=== Provided data ===
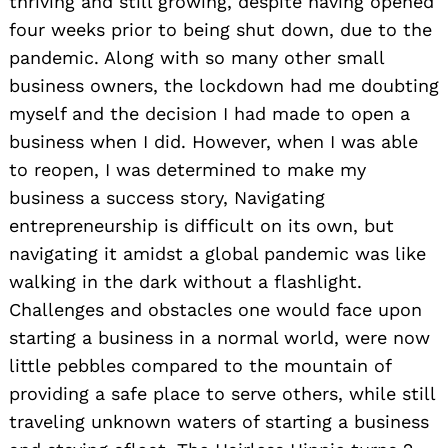
thriving and still growing, despite having opened
four weeks prior to being shut down, due to the
pandemic. Along with so many other small
business owners, the lockdown had me doubting
myself and the decision I had made to open a
business when I did. However, when I was able
to reopen, I was determined to make my
business a success story, Navigating
entrepreneurship is difficult on its own, but
navigating it amidst a global pandemic was like
walking in the dark without a flashlight.
Challenges and obstacles one would face upon
starting a business in a normal world, were now
little pebbles compared to the mountain of
providing a safe place to serve others, while still
traveling unknown waters of starting a business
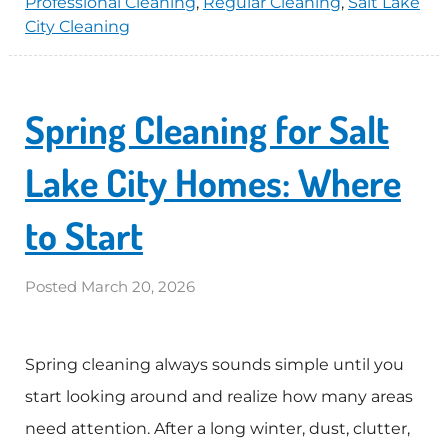
Professional Cleaning
,
Regular Cleaning
,
Salt Lake
City Cleaning
Spring Cleaning for Salt
Lake City Homes: Where
to Start
Posted
March 20, 2026
Spring cleaning always sounds simple until you
start looking around and realize how many areas
need attention. After a long winter, dust, clutter,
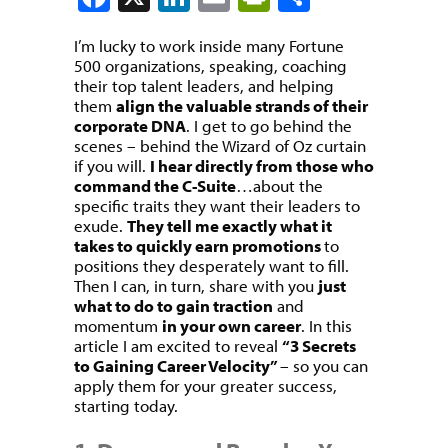
I’m lucky to work inside many Fortune
500 organizations, speaking, coaching
their top talent leaders, and helping
them
align the valuable strands of their
corporate DNA
. I get to go behind the
scenes – behind the Wizard of Oz curtain
if you will.
I hear directly from those who
command the C-Suite
…about the
specific traits they want their leaders to
exude.
They tell me exactly what it
takes to quickly earn promotions
to
positions they desperately want to fill.
Then I can, in turn, share with you
just
what to do to gain traction
and
momentum
in your own career
. In this
article I am excited to reveal
“3 Secrets
to Gaining Career Velocity”
– so you can
apply them for your greater success,
starting today.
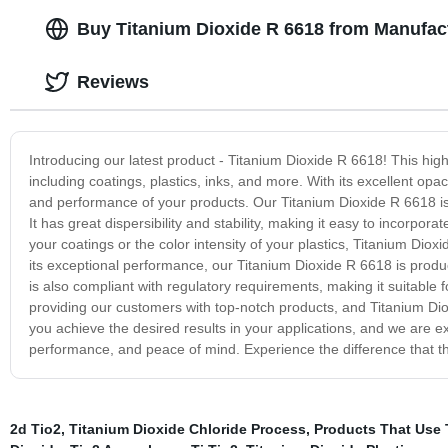
Buy Titanium Dioxide R 6618 from Manufact
Reviews
Introducing our latest product - Titanium Dioxide R 6618! This high-
including coatings, plastics, inks, and more. With its excellent o
and performance of your products. Our Titanium Dioxide R 6618 is a
It has great dispersibility and stability, making it easy to incorpo
your coatings or the color intensity of your plastics, Titanium Dioxi
its exceptional performance, our Titanium Dioxide R 6618 is produced 
is also compliant with regulatory requirements, making it suitable 
providing our customers with top-notch products, and Titanium Diox
you achieve the desired results in your applications, and we are ex
performance, and peace of mind. Experience the difference that t
2d Tio2
,
Titanium Dioxide Chloride Process
,
Products That Use 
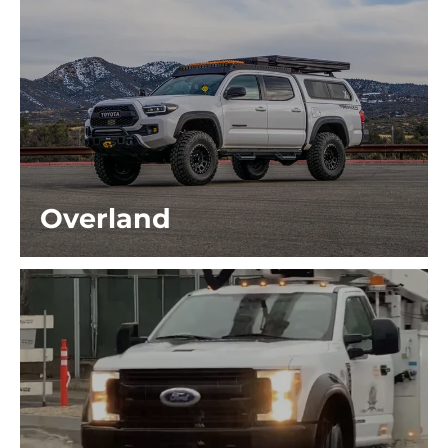
Overland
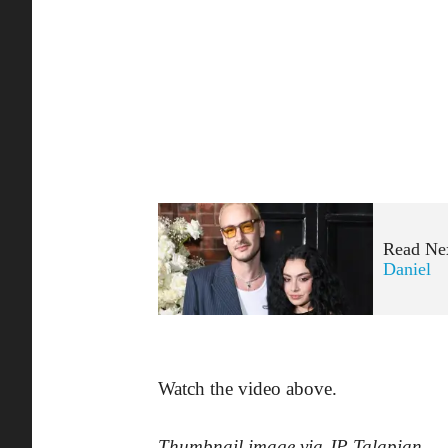
Read Ne
Daniel
Watch the video above.
Thumbnail image via JP Talapian
.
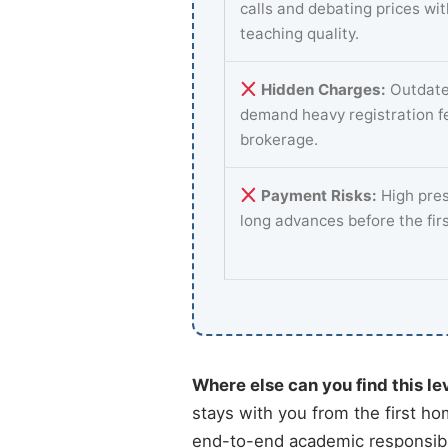
calls and debating prices wi
teaching quality.
Hidden Charges:
Outdate
demand heavy registration f
brokerage.
Payment Risks:
High pres
long advances before the fir
Where else can you find this le
stays with you from the first ho
end-to-end academic responsibili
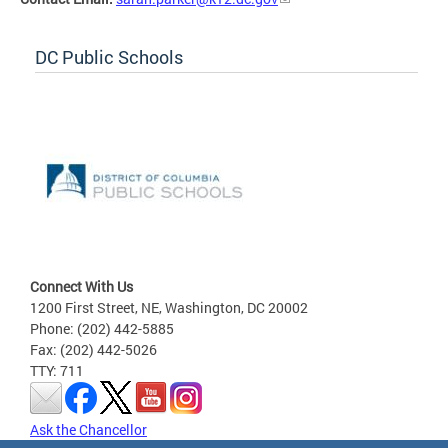
DC Public Schools
Connect With Us
1200 First Street, NE, Washington, DC 20002
Phone: (202) 442-5885
Fax: (202) 442-5026
TTY: 711
Ask the Chancellor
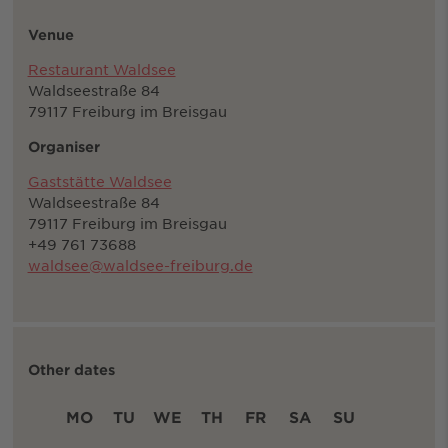
Venue
Restaurant Waldsee
Waldseestraße 84
79117 Freiburg im Breisgau
Organiser
Gaststätte Waldsee
Waldseestraße 84
79117 Freiburg im Breisgau
+49 761 73688
waldsee@waldsee-freiburg.de
Other dates
MO
TU
WE
TH
FR
SA
SU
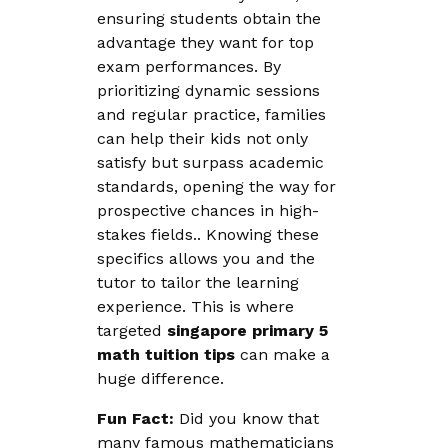
ensuring students obtain the
advantage they want for top
exam performances. By
prioritizing dynamic sessions
and regular practice, families
can help their kids not only
satisfy but surpass academic
standards, opening the way for
prospective chances in high-
stakes fields.. Knowing these
specifics allows you and the
tutor to tailor the learning
experience. This is where
targeted
singapore primary 5
math tuition tips
can make a
huge difference.
Fun Fact:
Did you know that
many famous mathematicians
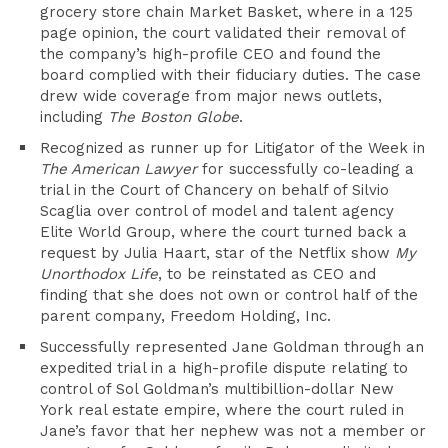
grocery store chain Market Basket, where in a 125
page opinion, the court validated their removal of
the company’s high-profile CEO and found the
board complied with their fiduciary duties. The case
drew wide coverage from major news outlets,
including
The Boston Globe
.
Recognized as runner up for Litigator of the Week in
The American Lawyer
for successfully co-leading a
trial in the Court of Chancery on behalf of Silvio
Scaglia over control of model and talent agency
Elite World Group, where the court turned back a
request by Julia Haart, star of the Netflix show
My
Unorthodox Life
, to be reinstated as CEO and
finding that she does not own or control half of the
parent company, Freedom Holding, Inc.
Successfully represented Jane Goldman through an
expedited trial in a high-profile dispute relating to
control of Sol Goldman’s multibillion-dollar New
York real estate empire, where the court ruled in
Jane’s favor that her nephew was not a member or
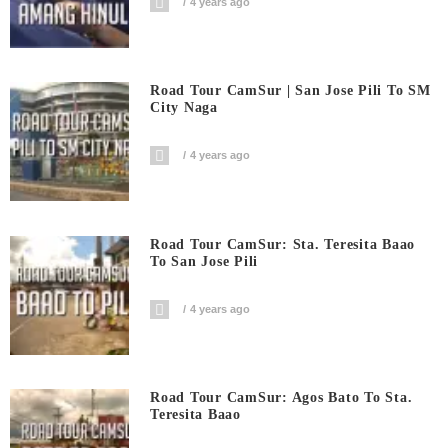
4 years ago
Road Tour CamSur | San Jose Pili To SM
City Naga
4 years ago
Road Tour CamSur: Sta. Teresita Baao
To San Jose Pili
4 years ago
Road Tour CamSur: Agos Bato To Sta.
Teresita Baao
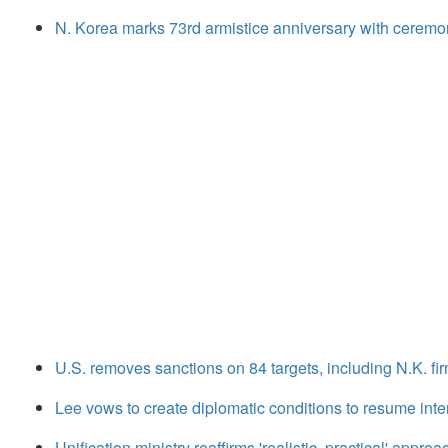
N. Korea marks 73rd armistice anniversary with ceremo
U.S. removes sanctions on 84 targets, including N.K. firm
Lee vows to create diplomatic conditions to resume inte
Unification ministry reaffirms 'realistic, practical' appro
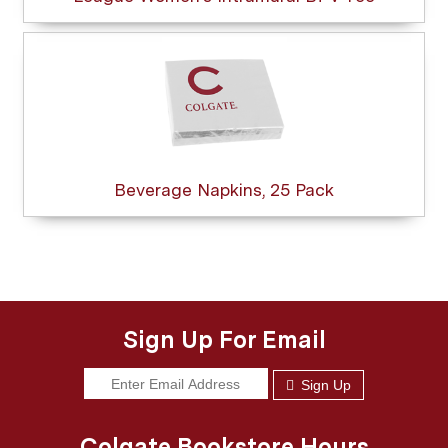
Beverage Napkins, 25 Pack
Sign Up For Email
Sign Up
Colgate Bookstore Hours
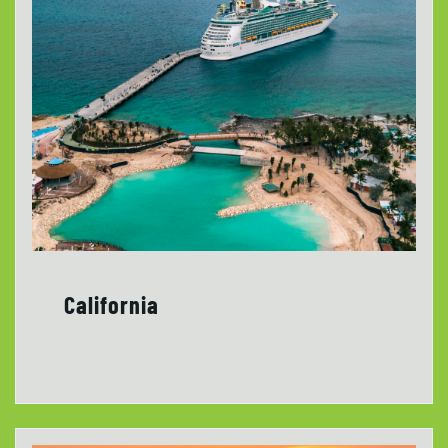
California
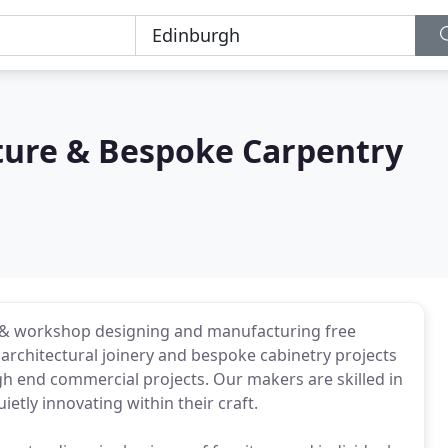
iture & Bespoke Carpentry
o & workshop designing and manufacturing free
 architectural joinery and bespoke cabinetry projects
high end commercial projects. Our makers are skilled in
etly innovating within their craft.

=== Work to be completed ===
All entries are to be retyped exactly. Omit any embedded images.

=== Answer to the problem ===
thriving and still growing, despite having opened
four weeks prior to being shut down, due to the
pandemic. Along with so many other small
business owners, the lockdown had me doubting
myself and the decision I had made to open a
business when I did. However, when I was able
to reopen, I was determined to make my
business a success story, Navigating
entrepreneurship is difficult on its own, but
navigating it amidst a global pandemic was like
walking in the dark without a flashlight.
Challenges and obstacles one would face upon
starting a business in a normal world, were now
little pebbles compared to the mountain of
providing a safe place to serve others, while still
traveling unknown waters of starting a business
Professional Cleaning
,
Regular Cleaning
,
Salt Lake
City Cleaning
Spring Cleaning for Salt
Lake City Homes: Where
to Start
Posted
March 20, 2026
Spring cleaning always sounds simple until you
start looking around and realize how many areas
need attention. After a long winter, dust, clutter,
I’m lucky to work inside many Fortune
500 organizations, speaking, coaching
their top talent leaders, and helping
them
align the valuable strands of their
corporate DNA
. I get to go behind the
scenes – behind the Wizard of Oz curtain
if you will.
I hear directly from those who
command the C-Suite
…about the
specific traits they want their leaders to
exude.
They tell me exactly what it
takes to quickly earn promotions
to
positions they desperately want to fill.
Then I can, in turn, share with you
just
what to do to gain traction
and
momentum
in your own career
. In this
article I am excited to reveal
“3 Secrets
to Gaining Career Velocity”
– so you can
apply them for your greater success,
starting today.
Buy Titanium Dioxide R 6618 from Manufact
Reviews
Introducing our latest product - Titanium Dioxide R 6618! This high-
including coatings, plastics, inks, and more. With its excellent o
and performance of your products. Our Titanium Dioxide R 6618 is a
It has great dispersibility and stability, making it easy to incorpo
your coatings or the color intensity of your plastics, Titanium Dioxi
its exceptional performance, our Titanium Dioxide R 6618 is produced 
is also compliant with regulatory requirements, making it suitable 
providing our customers with top-notch products, and Titanium Diox
you achieve the desired results in your applications, and we are ex
performance, and peace of mind. Experience the difference that t
2d Tio2
,
Titanium Dioxide Chloride Process
,
Products That Use 
Overland
Read Ne
Daniel
Watch the video above.
Thumbnail image via JP Talapian
.
calls and debating prices wi
teaching quality.
Hidden Charges:
Outdate
demand heavy registration f
brokerage.
Payment Risks:
High pres
long advances before the fir
Where else can you find this le
stays with you from the first ho
end-to-end academic responsibili
DC Public Schools
Connect With Us
1200 First Street, NE, Washington, DC 20002
Phone: (202) 442-5885
Fax: (202) 442-5026
TTY: 711
Ask the Chancellor
Venue
Restaurant Waldsee
Waldseestraße 84
79117 Freiburg im Breisgau
Organiser
Gaststätte Waldsee
Waldseestraße 84
79117 Freiburg im Breisgau
+49 761 73688
waldsee@waldsee-freiburg.de
Other dates
MO
TU
WE
TH
FR
SA
SU
ensuring students obtain the
advantage they want for top
exam performances. By
prioritizing dynamic sessions
and regular practice, families
can help their kids not only
satisfy but surpass academic
standards, opening the way for
prospective chances in high-
stakes fields.. Knowing these
specifics allows you and the
tutor to tailor the learning
experience. This is where
targeted
singapore primary 5
math tuition tips
can make a
huge difference.
Fun Fact:
Did you know that
many famous mathematicians
grocery store chain Market Basket, where in a 125
page opinion, the court validated their removal of
the company’s high-profile CEO and found the
board complied with their fiduciary duties. The case
drew wide coverage from major news outlets,
including
The Boston Globe
.
Recognized as runner up for Litigator of the Week in
The American Lawyer
for successfully co-leading a
trial in the Court of Chancery on behalf of Silvio
Scaglia over control of model and talent agency
Elite World Group, where the court turned back a
request by Julia Haart, star of the Netflix show
My
Unorthodox Life
, to be reinstated as CEO and
finding that she does not own or control half of the
parent company, Freedom Holding, Inc.
Successfully represented Jane Goldman through an
expedited trial in a high-profile dispute relating to
control of Sol Goldman’s multibillion-dollar New
York real estate empire, where the court ruled in
Jane’s favor that her nephew was not a member or
4 years ago
Road Tour CamSur | San Jose Pili To SM
City Naga
4 years ago
Road Tour CamSur: Sta. Teresita Baao
To San Jose Pili
4 years ago
Road Tour CamSur: Agos Bato To Sta.
Teresita Baao
N. Korea marks 73rd armistice anniversary with ceremo
U.S. removes sanctions on 84 targets, including N.K. firm
Lee vows to create diplomatic conditions to resume inte
Unification ministry reaffirms 'realistic, practical' appro
Beverage Napkins, 25 Pack
Sign Up For Email
Sign Up
Colgate Bookstore Hours
California
iture & Bespoke Carpentry
o & workshop designing and manufacturing free
 architectural joinery and bespoke cabinetry projects
high end commercial projects. Our makers are skilled in
etly innovating within their craft.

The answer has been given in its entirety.